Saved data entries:

+++++

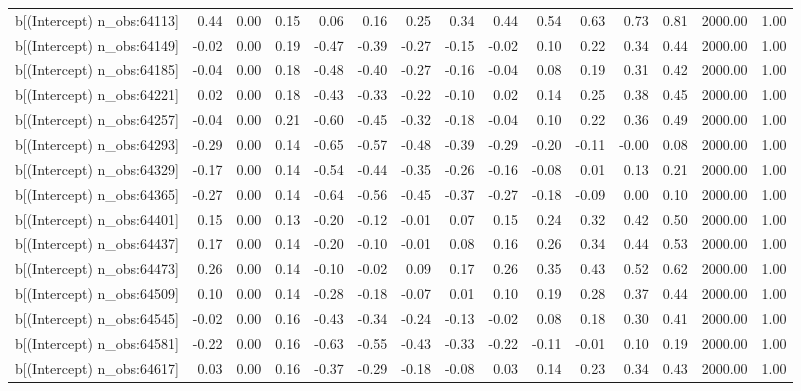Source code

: \begin{table}[ht]
\begin{tabular}{rrrrrrrrrrrrrrr}
  b[(Intercept) n\_obs:64113] & 0.44 & 0.00 & 0.15 & 0.06 & 0.16 & 0.25 & 0.34 & 0.44 & 0.54 & 0.63 & 0.73 & 0.81 & 2000.00 & 1.00 \\ 
  b[(Intercept) n\_obs:64149] & -0.02 & 0.00 & 0.19 & -0.47 & -0.39 & -0.27 & -0.15 & -0.02 & 0.10 & 0.22 & 0.34 & 0.44 & 2000.00 & 1.00 \\ 
  b[(Intercept) n\_obs:64185] & -0.04 & 0.00 & 0.18 & -0.48 & -0.40 & -0.27 & -0.16 & -0.04 & 0.08 & 0.19 & 0.31 & 0.42 & 2000.00 & 1.00 \\ 
  b[(Intercept) n\_obs:64221] & 0.02 & 0.00 & 0.18 & -0.43 & -0.33 & -0.22 & -0.10 & 0.02 & 0.14 & 0.25 & 0.38 & 0.45 & 2000.00 & 1.00 \\ 
  b[(Intercept) n\_obs:64257] & -0.04 & 0.00 & 0.21 & -0.60 & -0.45 & -0.32 & -0.18 & -0.04 & 0.10 & 0.22 & 0.36 & 0.49 & 2000.00 & 1.00 \\ 
  b[(Intercept) n\_obs:64293] & -0.29 & 0.00 & 0.14 & -0.65 & -0.57 & -0.48 & -0.39 & -0.29 & -0.20 & -0.11 & -0.00 & 0.08 & 2000.00 & 1.00 \\ 
  b[(Intercept) n\_obs:64329] & -0.17 & 0.00 & 0.14 & -0.54 & -0.44 & -0.35 & -0.26 & -0.16 & -0.08 & 0.01 & 0.13 & 0.21 & 2000.00 & 1.00 \\ 
  b[(Intercept) n\_obs:64365] & -0.27 & 0.00 & 0.14 & -0.64 & -0.56 & -0.45 & -0.37 & -0.27 & -0.18 & -0.09 & 0.00 & 0.10 & 2000.00 & 1.00 \\ 
  b[(Intercept) n\_obs:64401] & 0.15 & 0.00 & 0.13 & -0.20 & -0.12 & -0.01 & 0.07 & 0.15 & 0.24 & 0.32 & 0.42 & 0.50 & 2000.00 & 1.00 \\ 
  b[(Intercept) n\_obs:64437] & 0.17 & 0.00 & 0.14 & -0.20 & -0.10 & -0.01 & 0.08 & 0.16 & 0.26 & 0.34 & 0.44 & 0.53 & 2000.00 & 1.00 \\ 
  b[(Intercept) n\_obs:64473] & 0.26 & 0.00 & 0.14 & -0.10 & -0.02 & 0.09 & 0.17 & 0.26 & 0.35 & 0.43 & 0.52 & 0.62 & 2000.00 & 1.00 \\ 
  b[(Intercept) n\_obs:64509] & 0.10 & 0.00 & 0.14 & -0.28 & -0.18 & -0.07 & 0.01 & 0.10 & 0.19 & 0.28 & 0.37 & 0.44 & 2000.00 & 1.00 \\ 
  b[(Intercept) n\_obs:64545] & -0.02 & 0.00 & 0.16 & -0.43 & -0.34 & -0.24 & -0.13 & -0.02 & 0.08 & 0.18 & 0.30 & 0.41 & 2000.00 & 1.00 \\ 
  b[(Intercept) n\_obs:64581] & -0.22 & 0.00 & 0.16 & -0.63 & -0.55 & -0.43 & -0.33 & -0.22 & -0.11 & -0.01 & 0.10 & 0.19 & 2000.00 & 1.00 \\ 
  b[(Intercept) n\_obs:64617] & 0.03 & 0.00 & 0.16 & -0.37 & -0.29 & -0.18 & -0.08 & 0.03 & 0.14 & 0.23 & 0.34 & 0.43 & 2000.00 & 1.00 \\ 

\end{tabular}
\end{table}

+++++

Among the lines above, find the ones containing "begin" and copy them.

Finished exercise:
: \begin{table}[ht]
\begin{tabular}{rrrrrrrrrrrrrrr}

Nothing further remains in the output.